The thing that I think is beautiful in this situation is that Jerald, at the very end of his life, was in the arms of his dad as he took his last breath. I think that we always like to talk about the happy endings, where everyone was fine and they went back to school, went to college, and got married, but sometimes there is just a beauty in talking about being surrounded by love in the final days of your life.
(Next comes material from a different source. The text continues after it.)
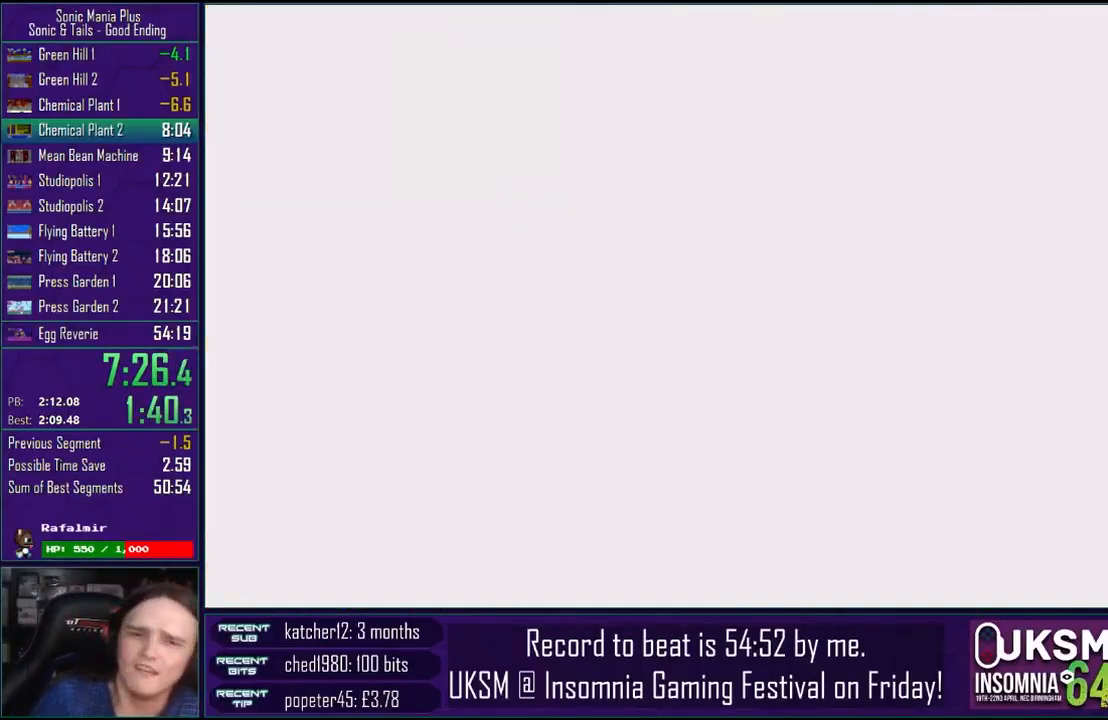
{"buttons": ["CROSS"], "left_stick": "center", "right_stick": "center", "events": [[33, "CROSS", "up"], [167, "CROSS", "down"], [300, "CROSS", "up"], [433, "CROSS", "down"]]}
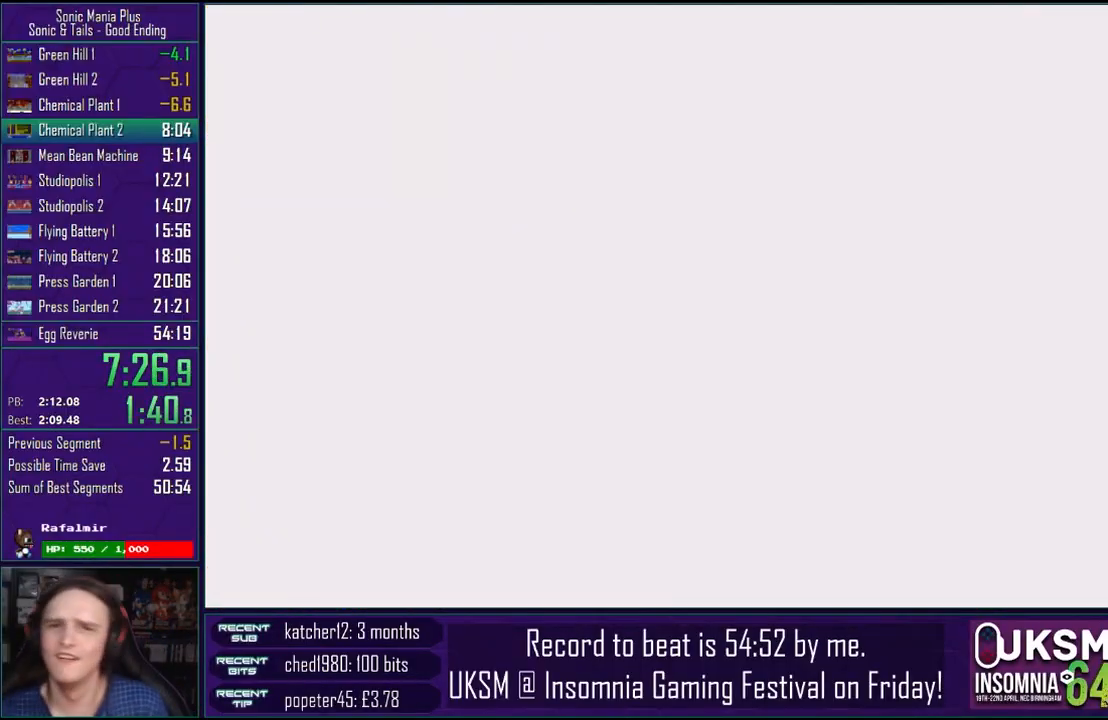
{"buttons": [], "left_stick": "center", "right_stick": "center", "events": [[33, "CROSS", "up"], [133, "CROSS", "down"], [250, "CROSS", "up"], [350, "CROSS", "down"], [450, "CROSS", "up"]]}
Kupenda teaches that it is not the disability, the difference, that causes our unhappiness – but the rigid expectations we put on love, as if love alone can eliminate physical pain and loss. Certainly, we can (and should) apply our efforts to support access to medical care, protect children with disabilities from abuse, and provide families with sustainable livelihoods. But Kupenda’s calling to practice love is bigger than that:  

To be able to be loved is what we as humans all need to have. That is why we are called Kupenda, because Kupenda means ‘love‘ in Swahili and so many people around the world that have disabilities aren’t getting to experience that. We want to be sure that they get to be part of loving [and inclusive] communities.